Problem statement =
Look through the records below, and copy out every line that holds the string "APERTURE".

Given information =

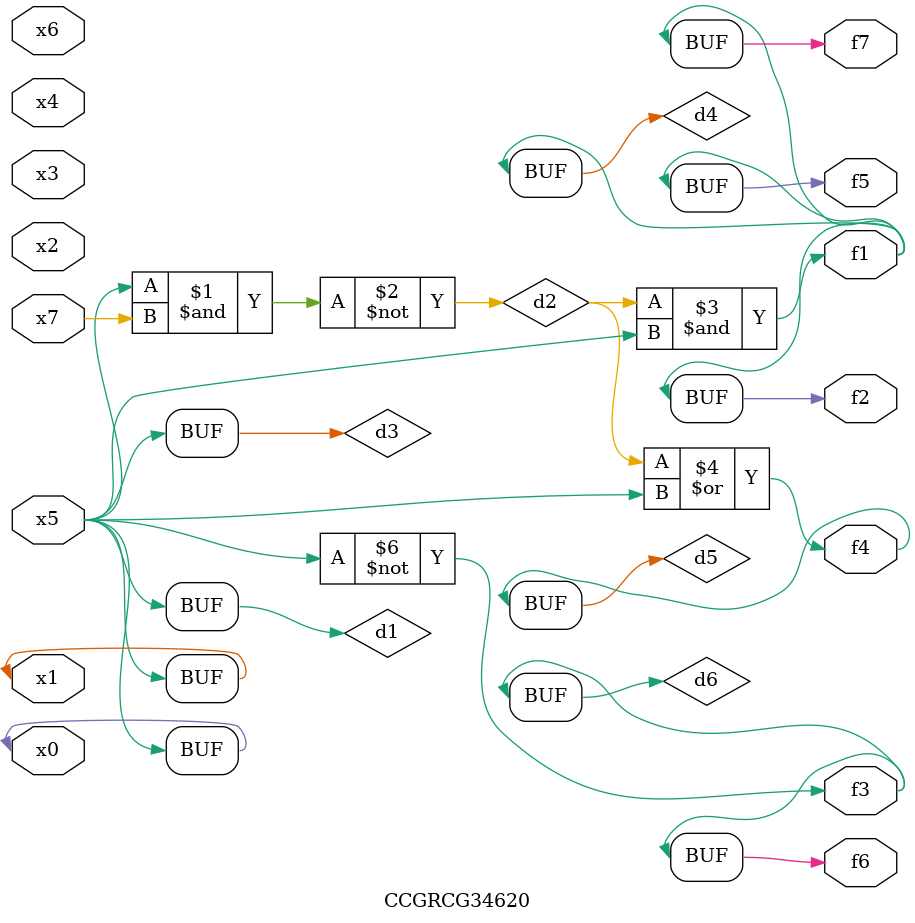
<source format=v>
module CCGRCG34620(
	input x0, x1, x2, x3, x4, x5, x6, x7,
	output f1, f2, f3, f4, f5, f6, f7
);

	wire d1, d2, d3, d4, d5, d6;

	buf (d1, x0, x5);
	nand (d2, x5, x7);
	buf (d3, x0, x1);
	and (d4, d2, d3);
	or (d5, d2, d3);
	nor (d6, d1, d3);
	assign f1 = d4;
	assign f2 = d4;
	assign f3 = d6;
	assign f4 = d5;
	assign f5 = d4;
	assign f6 = d6;
	assign f7 = d4;
endmodule

</source>
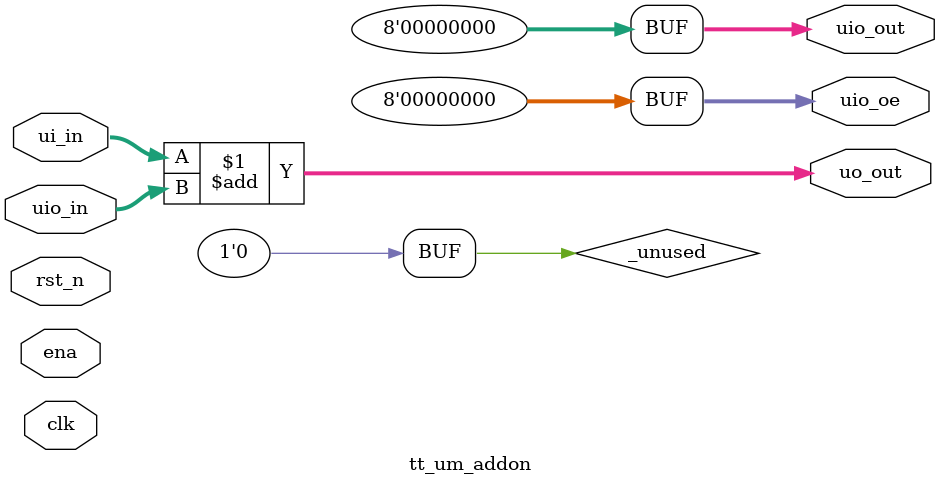
<source format=v>
/*
 * Copyright (c) 2024 Your Name
 * SPDX-License-Identifier: Apache-2.0
 */

`default_nettype none

module tt_um_addon (
    input  wire [7:0] ui_in,    // Dedicated inputs
    output wire [7:0] uo_out,   // Dedicated outputs
    input  wire [7:0] uio_in,   // IOs: Input path
    output wire [7:0] uio_out,  // IOs: Output path
    output wire [7:0] uio_oe,   // IOs: Enable path (active high: 0=input, 1=output)
    input  wire       ena,      // always 1 when the design is powered, so you can ignore it
    input  wire       clk,      // clock
    input  wire       rst_n     // reset_n - low to reset
);

  // All output pins must be assigned. If not used, assign to 0.
  assign uo_out  = ui_in + uio_in;  // Example: ou_out is the sum of ui_in and uio_in
  assign uio_out = 0;
  assign uio_oe  = 0;

  // List all unused inputs to prevent warnings
  wire _unused = &{ena, clk, rst_n, 1'b0};

endmodule

</source>
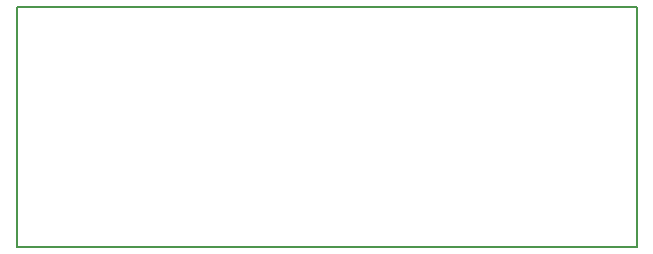
<source format=gm1>
G04*
G04 #@! TF.GenerationSoftware,Altium Limited,Altium Designer,21.9.2 (33)*
G04*
G04 Layer_Color=16711935*
%FSAX44Y44*%
%MOMM*%
G71*
G04*
G04 #@! TF.SameCoordinates,37C0D4A5-8E60-4C82-868F-7AA08B848B10*
G04*
G04*
G04 #@! TF.FilePolarity,Positive*
G04*
G01*
G75*
%ADD12C,0.2000*%
D12*
X00000000Y-00101600D02*
X00525000D01*
Y00101600D01*
X00000000D02*
X00525000D01*
X00000000Y-00101600D02*
Y00101600D01*
M02*

</source>
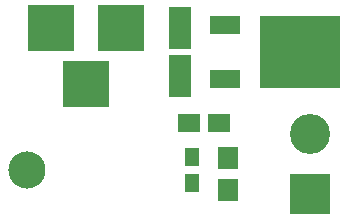
<source format=gbr>
G04 #@! TF.GenerationSoftware,KiCad,Pcbnew,(5.0.0-rc3-dev-2-g101b68b61)*
G04 #@! TF.CreationDate,2018-07-09T03:14:57+02:00*
G04 #@! TF.ProjectId,L7805 reg,4C37383035207265672E6B696361645F,rev?*
G04 #@! TF.SameCoordinates,Original*
G04 #@! TF.FileFunction,Soldermask,Top*
G04 #@! TF.FilePolarity,Negative*
%FSLAX46Y46*%
G04 Gerber Fmt 4.6, Leading zero omitted, Abs format (unit mm)*
G04 Created by KiCad (PCBNEW (5.0.0-rc3-dev-2-g101b68b61)) date 07/09/18 03:14:57*
%MOMM*%
%LPD*%
G01*
G04 APERTURE LIST*
%ADD10C,3.150000*%
%ADD11R,3.900000X3.900000*%
%ADD12R,1.900000X3.600000*%
%ADD13R,1.900000X1.650000*%
%ADD14R,1.300000X1.600000*%
%ADD15C,3.400000*%
%ADD16R,3.400000X3.400000*%
%ADD17R,1.700000X1.900000*%
%ADD18R,6.800000X6.200000*%
%ADD19R,2.600000X1.600000*%
G04 APERTURE END LIST*
D10*
G04 #@! TO.C,MK1*
X68200000Y-83120000D03*
G04 #@! TD*
D11*
G04 #@! TO.C,J2*
X73200000Y-75820000D03*
X70200000Y-71120000D03*
X76200000Y-71120000D03*
G04 #@! TD*
D12*
G04 #@! TO.C,C1*
X81200000Y-75120000D03*
X81200000Y-71120000D03*
G04 #@! TD*
D13*
G04 #@! TO.C,C2*
X81950000Y-79120000D03*
X84450000Y-79120000D03*
G04 #@! TD*
D14*
G04 #@! TO.C,D1*
X82200000Y-84220000D03*
X82200000Y-82020000D03*
G04 #@! TD*
D15*
G04 #@! TO.C,J1*
X92200000Y-80040000D03*
D16*
X92200000Y-85120000D03*
G04 #@! TD*
D17*
G04 #@! TO.C,R1*
X85200000Y-84820000D03*
X85200000Y-82120000D03*
G04 #@! TD*
D18*
G04 #@! TO.C,U1*
X91300000Y-73120000D03*
D19*
X85000000Y-75400000D03*
X85000000Y-70840000D03*
G04 #@! TD*
M02*

</source>
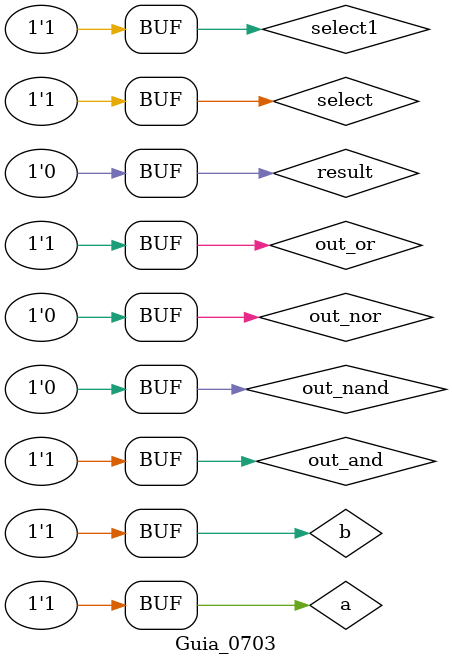
<source format=v>
/*
    Gabriel Glatz Campos
    811445
*/

module Guia_0703;
    reg a, b, select, select1;
	wire result;
	wire out_or, out_nor, out_and,  out_nand;
	
	assign out_and = a & b;
	assign out_nand = ~(a & b);
	assign out_or = a | b;
	assign out_nor = ~(a | b);

	assign result = select ? (select1 ? out_nor : out_nand) : (select1 ? out_or : out_and);

    initial begin
        $display("Guia_0701 - Gabriel Glatz Campos - 811445");
        $display("a   b   s1  s2   out");
        $monitor("%b   %b     %b     %b     %b", a, b, select,select1,result);

           a = 0; b = 0; select = 0; select1 = 0; // 0 0 (AND)
		#1 a = 0; b = 0; select = 0; select1 = 1; // 0 1 (OR)
		#1 a = 0; b = 0; select = 1; select1 = 0; // 1 0 (NAND)
		#1 a = 0; b = 0; select = 1; select1 = 1; // 1 1 (NOR) 
		#1 a = 0; b = 1; select = 0; select1 = 0; // 0 0 (AND)
		#1 a = 0; b = 1; select = 0; select1 = 1; // 0 1 (OR)
		#1 a = 0; b = 1; select = 1; select1 = 0; // 1 0 (NAND)
		#1 a = 0; b = 1; select = 1; select1 = 1; // 1 1 (NOR) 
		#1 a = 1; b = 0; select = 0; select1 = 0; // 0 0 (AND)
		#1 a = 1; b = 0; select = 0; select1 = 1; // 0 1 (OR)
		#1 a = 1; b = 0; select = 1; select1 = 0; // 1 0 (NAND)
		#1 a = 1; b = 0; select = 1; select1 = 1; // 1 1 (NOR) 
		#1 a = 1; b = 1; select = 0; select1 = 0; // 0 0 (AND)
		#1 a = 1; b = 1; select = 0; select1 = 1; // 0 1 (OR)
		#1 a = 1; b = 1; select = 1; select1 = 0; // 1 0 (NAND)
		#1 a = 1; b = 1; select = 1; select1 = 1; // 1 1 (NOR)
    end

endmodule

/*
Guia_0701 - Gabriel Glatz Campos - 811445
a   b   s1  s2   out
0   0     0     0     0
0   0     0     1     0
0   0     1     0     1
0   0     1     1     1
0   1     0     0     0
0   1     0     1     1
0   1     1     0     1
0   1     1     1     0
1   0     0     0     0
1   0     0     1     1
1   0     1     0     1
1   0     1     1     0
1   1     0     0     1
1   1     0     1     1
1   1     1     0     0
1   1     1     1     0
*/
</source>
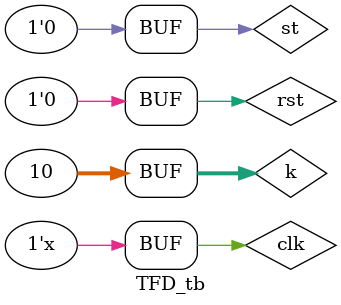
<source format=sv>
module TFD_tb();

    // Parameters
    parameter WIDTH = 32;
    parameter RST_VLU = 0;

    // Inputs
    reg [WIDTH-1:0] k;
    reg st;
    reg rst;
    reg clk;

    // Outputs
    wire [WIDTH-1:0] q;
    wire td;

    // Instantiate the TFD module
    TFD #(WIDTH,RST_VLU) dut (
        .k(k),
        .st(st),
        .rst(rst),
        .clk(clk),
        .q(q),
        .td(td)
    );

    //Clock generation
    always begin
        #5 clk = ~clk;
    end

    // Testbench logic
    initial begin
        // Initialize inputs
        k = 10;
        st = 0;
        rst = 0;
        clk = 0;

        // Apply reset
        #10 rst = 1;

        // Wait for a few clock cycles
        #20;

        // Start the timer
        st = 1;
        
        #20 st = 0;
        // Wait for the timer to finish
        #60;

        // Stop the timer
        st = 0;

        // Wait for a few clock cycles
        #20;

        // Apply reset
        rst = 0;

        // Wait for a few clock cycles
        #10;
    end

endmodule
</source>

Solution for this task =
G04 APERTURE LIST*
G04 APERTURE END LIST*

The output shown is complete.